» **Task brief**: Pick every line out of the entries below that has the string "labels", and copy it.

» **Data for analysis**:
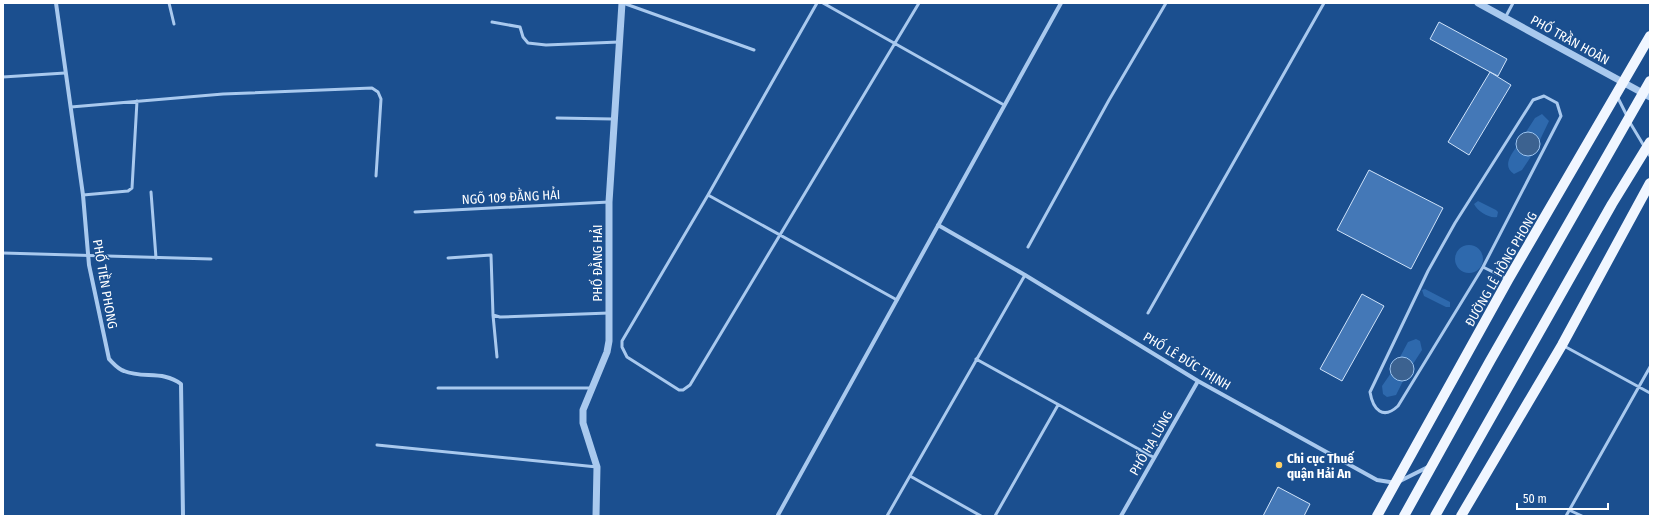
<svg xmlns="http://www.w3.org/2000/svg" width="1653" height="519" font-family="'Fira Sans Condensed',sans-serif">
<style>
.green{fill:#2e69ad}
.water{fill:#3c6290;stroke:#9cc4f0}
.building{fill:#4478b7;stroke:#cfe3fa}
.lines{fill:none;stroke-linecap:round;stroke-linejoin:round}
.service{stroke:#a9c9ee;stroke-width:3}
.minor{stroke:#a9c9ee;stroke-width:4}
.tertiary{stroke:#a9c9ee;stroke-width:7}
.primary{stroke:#f0f6ff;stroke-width:10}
.poi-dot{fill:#ffd166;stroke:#1b4f8f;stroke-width:1.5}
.labels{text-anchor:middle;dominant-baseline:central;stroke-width:3;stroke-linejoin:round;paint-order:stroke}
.street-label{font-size:13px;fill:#fff;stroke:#1b4f8f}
.poi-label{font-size:13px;font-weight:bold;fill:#fff;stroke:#1b4f8f;text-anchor:start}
</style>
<rect width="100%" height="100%" fill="#1b4f8f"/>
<path class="green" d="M 1542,114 L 1549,121 L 1539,142 L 1533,134 L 1526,132 L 1535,118 Z
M 1517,146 L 1521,153 L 1532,155 L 1522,170 L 1514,174 C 1502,166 1511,155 1517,146 Z
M 1478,201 L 1496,210 L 1498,212 L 1497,217 C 1490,219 1477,211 1474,204 Z
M1455 259a14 14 0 1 1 28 0a14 14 0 1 1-28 0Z
M 1425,289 L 1450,302 L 1450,307 L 1446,307 L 1424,296 L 1422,290 Z
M 1416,339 L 1420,341 L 1422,350 L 1413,364 L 1410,361 L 1400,357 L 1408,342 Z
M 1391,373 L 1393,377 L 1403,381 L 1396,395 L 1387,397 L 1383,394 L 1382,386 Z"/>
<path class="water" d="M1516 144a12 12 0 1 1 24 0a12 12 0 1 1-24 0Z
M1390 369a12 12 0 1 1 24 0a12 12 0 1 1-24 0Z"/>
<path class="building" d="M 1439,22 L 1507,59 L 1498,76 L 1490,72 L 1511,85 L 1469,155 L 1448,142 L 1490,72 L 1430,39 Z
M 1369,170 L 1443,208 L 1411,269 L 1337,230 Z
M 1362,294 L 1384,306 L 1342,381 L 1320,369 Z
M 1278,487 L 1310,504 L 1304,516 L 1263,516 Z"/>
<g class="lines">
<path class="service" d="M 169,3 L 174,24
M 623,3 L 754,50
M 817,3 L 708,195 L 622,341 L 622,347 L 627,357 L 679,390 L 683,390 L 690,385 L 919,3
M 823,3 L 1004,105
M 1505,18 L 1513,3
M 492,22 L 520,27 L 523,37 L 528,43 L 546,45 L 619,42
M 3,77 L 65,73
M 1544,96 L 1557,103 L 1561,116 L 1483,267 L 1398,406 C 1383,420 1373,410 1370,392 L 1428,271 L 1455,223 L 1533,100 Z
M 1617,96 L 1627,116
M 71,107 L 223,94 L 372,88 L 378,92 L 381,99 L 376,176
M 557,118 L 613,119
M 1629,121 L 1650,156
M 151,192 L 156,258
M 83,195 L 128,191 L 132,188 L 137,101
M 708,195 L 897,300
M 415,212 L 609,202
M 1028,247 L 1109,100 L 1166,3
M 3,253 L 211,259
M 448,258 L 491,255 L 493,315 L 500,317 L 609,313
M 1483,267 L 1507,279
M 1148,313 L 1324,3
M 493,315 L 497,357
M 1564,346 L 1650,393
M 976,359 L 1153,457
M 438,388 L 591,388
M 377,445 L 597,467
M 910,476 L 981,516
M 1569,510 L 1582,516
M 887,516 L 1025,275
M 995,516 L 1058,405
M 1566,516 L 1650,367"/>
<path class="minor" d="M 56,3 L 83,195 L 89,265 L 109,359 C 114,364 118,369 124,371 C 143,379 163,370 181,384 L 183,516
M 938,225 L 1025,275 L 1198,381 L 1377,480 L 1396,483 L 1428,467
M 778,515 L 1061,3
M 1121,516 L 1198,381"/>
<path class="tertiary" d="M 1478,3 L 1650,97
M 596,516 L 597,467 L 583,423 L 583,410 L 607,352 L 609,341 L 609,202 L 622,3"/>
<path class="primary" d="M 1377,516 L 1508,280 L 1650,36
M 1404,516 L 1490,361 L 1650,81
M 1435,516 L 1612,204 L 1650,142
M 1461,516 L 1562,345 L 1650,183"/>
</g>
<circle class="poi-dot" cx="1279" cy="465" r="4"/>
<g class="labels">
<g class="street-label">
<text transform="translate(1570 40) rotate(29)">PHỐ TRẦN HOÀN</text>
<text transform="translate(511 197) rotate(-3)">NGÕ 109 ĐẰNG HẢI</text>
<text transform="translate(597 263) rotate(-90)">PHỐ ĐẰNG HẢI</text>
<text transform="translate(1501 269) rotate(-60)">ĐƯỜNG LÊ HỒNG PHONG</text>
<text transform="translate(105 284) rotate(80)">PHỐ TIỀN PHONG</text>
<text transform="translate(1187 361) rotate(31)">PHỐ LÊ ĐỨC THỊNH</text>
<text transform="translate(1151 443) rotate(-60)">PHỐ HẠ LŨNG</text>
</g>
<g class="poi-label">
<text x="1287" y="458">Chi cục Thuế<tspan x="1287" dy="15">quận Hải An</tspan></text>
</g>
</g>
<rect width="1653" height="519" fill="none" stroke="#ffffff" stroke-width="8"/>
<path d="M1517 503v6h91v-6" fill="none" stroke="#ffffff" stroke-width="2"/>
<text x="1523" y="503" font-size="12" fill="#ffffff" stroke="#1b4f8f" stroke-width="3" paint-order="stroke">50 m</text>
</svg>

» **Answer space**:
.labels{text-anchor:middle;dominant-baseline:central;stroke-width:3;stroke-linejoin:round;paint-order:stroke}
<g class="labels">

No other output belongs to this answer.